You’re applying this with the Ten Tigers? What’s the situation with them?

I’m preparing them for their first MMA fight and then we’ll see what happens after that. I don’t want to focus on  training MMA students and coaching them and being in their corner. First of all, I don’t have time for that and second, I think there are better coaches round here. I keep the MMA classes for my students because I like the sport side and MMA, but if one of them decides to become a MMA fighter, I will send them to another gym or some other coach whose speciality is preparing guys for higher levels of MMA.

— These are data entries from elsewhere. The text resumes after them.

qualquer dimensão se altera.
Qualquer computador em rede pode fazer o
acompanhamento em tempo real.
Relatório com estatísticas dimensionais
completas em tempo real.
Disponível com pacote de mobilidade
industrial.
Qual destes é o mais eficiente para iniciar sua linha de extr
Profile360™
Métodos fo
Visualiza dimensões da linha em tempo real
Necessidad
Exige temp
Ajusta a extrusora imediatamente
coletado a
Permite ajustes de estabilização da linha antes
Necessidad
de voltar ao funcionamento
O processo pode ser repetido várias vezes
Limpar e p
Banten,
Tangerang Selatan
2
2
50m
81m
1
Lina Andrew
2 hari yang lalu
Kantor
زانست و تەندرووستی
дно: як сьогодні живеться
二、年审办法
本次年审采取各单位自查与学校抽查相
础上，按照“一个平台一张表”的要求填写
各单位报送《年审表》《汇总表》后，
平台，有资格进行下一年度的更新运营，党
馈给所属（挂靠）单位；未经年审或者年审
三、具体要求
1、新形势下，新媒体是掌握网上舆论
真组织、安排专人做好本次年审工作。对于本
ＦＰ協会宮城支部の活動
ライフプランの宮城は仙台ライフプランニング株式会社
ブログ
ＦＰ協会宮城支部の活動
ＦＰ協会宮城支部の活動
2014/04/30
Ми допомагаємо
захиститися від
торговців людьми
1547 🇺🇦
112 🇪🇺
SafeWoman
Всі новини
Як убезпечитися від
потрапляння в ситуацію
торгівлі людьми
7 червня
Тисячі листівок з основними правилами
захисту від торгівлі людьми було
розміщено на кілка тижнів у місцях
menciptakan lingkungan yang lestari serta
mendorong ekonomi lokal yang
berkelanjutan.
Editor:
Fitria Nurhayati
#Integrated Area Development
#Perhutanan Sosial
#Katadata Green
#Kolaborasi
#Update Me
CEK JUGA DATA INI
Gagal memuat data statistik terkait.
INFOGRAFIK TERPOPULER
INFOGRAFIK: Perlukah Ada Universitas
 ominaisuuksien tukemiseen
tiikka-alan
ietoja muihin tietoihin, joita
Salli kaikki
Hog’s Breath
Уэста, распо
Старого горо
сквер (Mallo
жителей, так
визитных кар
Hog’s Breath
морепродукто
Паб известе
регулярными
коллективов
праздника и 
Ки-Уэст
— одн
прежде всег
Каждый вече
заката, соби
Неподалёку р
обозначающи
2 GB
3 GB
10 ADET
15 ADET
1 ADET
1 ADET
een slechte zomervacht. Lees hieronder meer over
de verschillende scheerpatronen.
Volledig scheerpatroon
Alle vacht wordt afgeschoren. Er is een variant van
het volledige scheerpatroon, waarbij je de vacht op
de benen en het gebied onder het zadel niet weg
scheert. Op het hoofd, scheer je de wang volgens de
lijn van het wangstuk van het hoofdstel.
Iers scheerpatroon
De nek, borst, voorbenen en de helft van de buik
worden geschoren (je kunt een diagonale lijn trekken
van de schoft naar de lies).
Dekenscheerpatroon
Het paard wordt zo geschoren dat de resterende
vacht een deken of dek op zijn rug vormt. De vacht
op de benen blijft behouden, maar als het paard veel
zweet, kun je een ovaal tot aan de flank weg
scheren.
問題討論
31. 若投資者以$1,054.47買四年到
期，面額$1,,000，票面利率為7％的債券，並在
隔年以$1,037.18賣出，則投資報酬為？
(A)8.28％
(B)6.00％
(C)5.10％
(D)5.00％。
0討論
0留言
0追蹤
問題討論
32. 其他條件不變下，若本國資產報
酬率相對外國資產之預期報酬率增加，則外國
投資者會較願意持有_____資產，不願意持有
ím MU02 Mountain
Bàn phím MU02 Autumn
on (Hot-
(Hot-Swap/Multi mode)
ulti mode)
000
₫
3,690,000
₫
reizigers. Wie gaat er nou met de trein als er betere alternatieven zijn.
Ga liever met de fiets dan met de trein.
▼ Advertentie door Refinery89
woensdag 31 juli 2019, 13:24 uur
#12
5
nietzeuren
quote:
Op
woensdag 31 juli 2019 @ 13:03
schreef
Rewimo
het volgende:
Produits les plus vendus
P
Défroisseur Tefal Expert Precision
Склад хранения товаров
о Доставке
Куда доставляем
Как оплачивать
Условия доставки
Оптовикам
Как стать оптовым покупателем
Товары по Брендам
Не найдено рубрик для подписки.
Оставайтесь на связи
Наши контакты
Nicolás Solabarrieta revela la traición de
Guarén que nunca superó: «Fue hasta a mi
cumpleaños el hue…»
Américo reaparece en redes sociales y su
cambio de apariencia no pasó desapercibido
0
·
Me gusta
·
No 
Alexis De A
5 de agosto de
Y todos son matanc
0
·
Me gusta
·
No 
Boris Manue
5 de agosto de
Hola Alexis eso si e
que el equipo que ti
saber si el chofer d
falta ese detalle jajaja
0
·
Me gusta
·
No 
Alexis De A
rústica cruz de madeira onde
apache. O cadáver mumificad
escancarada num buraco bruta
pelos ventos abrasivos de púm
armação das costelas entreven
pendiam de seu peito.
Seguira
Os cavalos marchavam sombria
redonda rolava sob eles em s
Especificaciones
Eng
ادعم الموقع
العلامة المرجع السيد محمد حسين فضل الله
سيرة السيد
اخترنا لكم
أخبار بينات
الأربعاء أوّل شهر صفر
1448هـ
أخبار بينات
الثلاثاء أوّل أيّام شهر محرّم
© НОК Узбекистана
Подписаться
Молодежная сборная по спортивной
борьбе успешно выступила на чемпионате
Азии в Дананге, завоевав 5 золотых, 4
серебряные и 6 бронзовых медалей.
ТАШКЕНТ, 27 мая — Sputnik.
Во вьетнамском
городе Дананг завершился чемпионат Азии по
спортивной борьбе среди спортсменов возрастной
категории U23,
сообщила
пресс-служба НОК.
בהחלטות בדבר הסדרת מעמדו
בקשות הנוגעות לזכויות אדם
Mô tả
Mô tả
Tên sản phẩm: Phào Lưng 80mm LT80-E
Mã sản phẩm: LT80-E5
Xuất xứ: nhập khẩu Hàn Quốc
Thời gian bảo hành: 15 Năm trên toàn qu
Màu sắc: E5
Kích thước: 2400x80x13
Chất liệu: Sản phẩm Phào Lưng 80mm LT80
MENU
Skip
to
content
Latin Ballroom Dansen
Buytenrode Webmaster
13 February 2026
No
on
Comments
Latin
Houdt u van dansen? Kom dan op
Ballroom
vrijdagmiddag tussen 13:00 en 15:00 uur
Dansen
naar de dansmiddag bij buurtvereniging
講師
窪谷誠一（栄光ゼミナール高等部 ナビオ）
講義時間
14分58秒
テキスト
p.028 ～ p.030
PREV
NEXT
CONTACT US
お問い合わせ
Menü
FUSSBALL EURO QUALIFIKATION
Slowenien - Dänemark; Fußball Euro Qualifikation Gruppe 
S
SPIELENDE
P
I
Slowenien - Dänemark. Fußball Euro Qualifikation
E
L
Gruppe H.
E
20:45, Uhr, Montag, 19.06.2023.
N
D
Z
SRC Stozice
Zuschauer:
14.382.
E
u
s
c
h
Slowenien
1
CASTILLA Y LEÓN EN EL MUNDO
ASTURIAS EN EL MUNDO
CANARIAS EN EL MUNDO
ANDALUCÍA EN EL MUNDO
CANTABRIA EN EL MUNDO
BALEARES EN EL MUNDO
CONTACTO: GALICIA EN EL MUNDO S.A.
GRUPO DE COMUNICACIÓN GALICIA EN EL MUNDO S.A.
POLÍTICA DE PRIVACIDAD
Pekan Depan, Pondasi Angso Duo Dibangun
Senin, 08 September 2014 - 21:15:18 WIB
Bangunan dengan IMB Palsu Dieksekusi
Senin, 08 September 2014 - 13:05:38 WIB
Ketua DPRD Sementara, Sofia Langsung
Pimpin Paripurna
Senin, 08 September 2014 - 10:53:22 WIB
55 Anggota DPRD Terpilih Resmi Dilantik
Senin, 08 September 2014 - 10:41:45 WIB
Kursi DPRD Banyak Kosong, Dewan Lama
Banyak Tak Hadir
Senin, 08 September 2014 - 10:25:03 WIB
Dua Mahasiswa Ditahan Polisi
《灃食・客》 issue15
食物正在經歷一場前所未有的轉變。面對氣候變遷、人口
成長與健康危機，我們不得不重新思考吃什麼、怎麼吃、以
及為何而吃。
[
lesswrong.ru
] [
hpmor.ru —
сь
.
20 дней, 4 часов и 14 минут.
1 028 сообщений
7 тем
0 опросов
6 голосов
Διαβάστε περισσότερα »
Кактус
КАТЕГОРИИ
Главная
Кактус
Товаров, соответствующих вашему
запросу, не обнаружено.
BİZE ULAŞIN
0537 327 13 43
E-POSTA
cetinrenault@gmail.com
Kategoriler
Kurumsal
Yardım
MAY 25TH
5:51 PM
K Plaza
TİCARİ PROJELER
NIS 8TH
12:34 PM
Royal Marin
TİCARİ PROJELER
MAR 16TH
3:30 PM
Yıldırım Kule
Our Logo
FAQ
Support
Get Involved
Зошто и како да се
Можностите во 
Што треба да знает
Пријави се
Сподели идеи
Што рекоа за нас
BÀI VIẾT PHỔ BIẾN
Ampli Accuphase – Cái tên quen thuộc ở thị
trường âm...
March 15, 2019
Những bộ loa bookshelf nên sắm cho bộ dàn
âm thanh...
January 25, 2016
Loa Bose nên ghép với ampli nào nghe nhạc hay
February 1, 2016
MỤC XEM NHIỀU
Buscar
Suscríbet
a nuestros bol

We have a good group, we’ve had four months of training, right now there is a huge improvement. I’m happy with the group, happy with their improvement and we’ll schedule some fights in the summer possibly and we’ll see how the first fights go. There is no excuses: we’ll take part, we’ll win or lose. You lose you learn. It’s not a life and death battle. That’s one of the things that in my opinion the reason why there are not many Chinese martial arts people in MMA: the concept of face. Chinese culture believes that when you lose, you are a loser. But when you lose you have something to learn. There is always somebody better. There is nobody who never lost a fight. What’s wrong with that? If you keep losing, maybe your school or method isn’t good. Maybe your approach isn’t good, maybe you’re not attending classes, or maybe you’re not a fighter. And guess what, it’s alright. You’ll be good at something else.